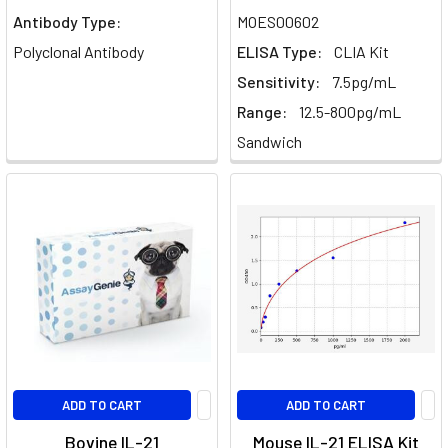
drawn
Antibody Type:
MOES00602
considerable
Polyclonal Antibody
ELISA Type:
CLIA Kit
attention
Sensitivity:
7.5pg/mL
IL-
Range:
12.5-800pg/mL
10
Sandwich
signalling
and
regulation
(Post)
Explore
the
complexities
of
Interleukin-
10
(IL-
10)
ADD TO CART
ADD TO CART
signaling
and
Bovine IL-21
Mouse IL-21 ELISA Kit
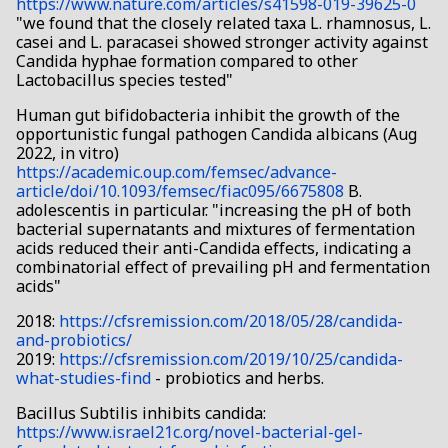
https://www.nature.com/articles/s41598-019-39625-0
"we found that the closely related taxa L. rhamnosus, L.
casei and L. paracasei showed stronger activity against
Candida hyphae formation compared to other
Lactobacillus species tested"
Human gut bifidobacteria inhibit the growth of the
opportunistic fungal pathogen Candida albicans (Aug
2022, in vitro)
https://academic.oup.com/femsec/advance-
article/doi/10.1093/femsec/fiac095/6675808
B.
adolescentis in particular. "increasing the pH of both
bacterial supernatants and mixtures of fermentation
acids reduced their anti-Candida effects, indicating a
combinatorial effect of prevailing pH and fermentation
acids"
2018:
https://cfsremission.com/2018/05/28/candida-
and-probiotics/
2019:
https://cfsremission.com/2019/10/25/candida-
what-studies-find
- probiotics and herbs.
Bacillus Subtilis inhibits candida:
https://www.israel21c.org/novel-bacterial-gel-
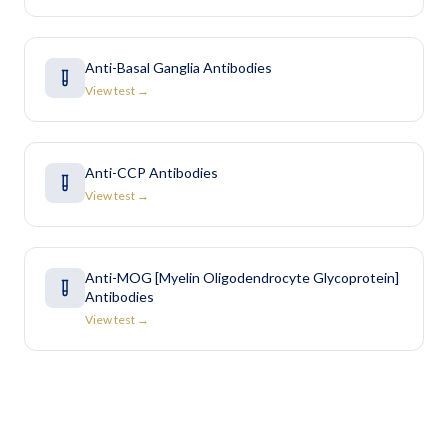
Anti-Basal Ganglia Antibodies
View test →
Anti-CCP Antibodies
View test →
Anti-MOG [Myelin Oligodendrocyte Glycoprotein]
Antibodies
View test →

────────────────────────────────────────

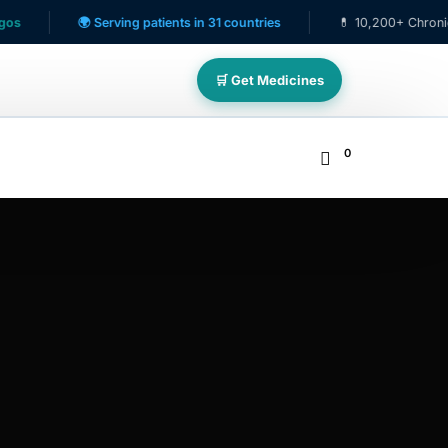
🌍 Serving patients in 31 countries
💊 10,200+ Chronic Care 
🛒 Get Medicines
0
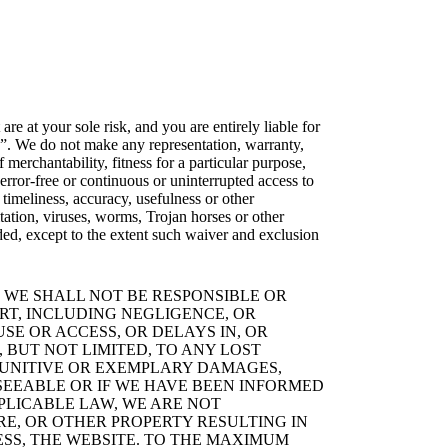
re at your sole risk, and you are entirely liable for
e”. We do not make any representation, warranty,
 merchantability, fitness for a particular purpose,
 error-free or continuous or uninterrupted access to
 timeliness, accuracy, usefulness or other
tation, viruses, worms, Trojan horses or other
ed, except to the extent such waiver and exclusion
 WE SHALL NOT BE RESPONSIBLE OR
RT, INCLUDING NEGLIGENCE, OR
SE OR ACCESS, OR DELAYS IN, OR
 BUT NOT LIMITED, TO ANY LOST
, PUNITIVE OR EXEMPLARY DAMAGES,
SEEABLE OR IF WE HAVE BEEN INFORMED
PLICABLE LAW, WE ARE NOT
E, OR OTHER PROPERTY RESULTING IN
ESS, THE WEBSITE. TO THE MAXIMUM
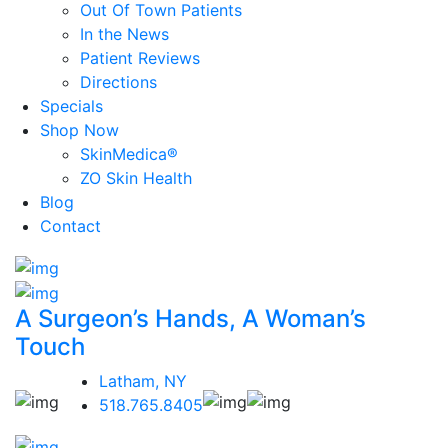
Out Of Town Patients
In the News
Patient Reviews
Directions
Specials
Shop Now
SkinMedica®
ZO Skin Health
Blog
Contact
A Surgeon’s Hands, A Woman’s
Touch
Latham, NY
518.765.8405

────────────────────────────────────────

Task goal:
Track down every line in the entries that includes the string "fermentation", and copy it.

Finished task:
bacterial supernatants and mixtures of fermentation
combinatorial effect of prevailing pH and fermentation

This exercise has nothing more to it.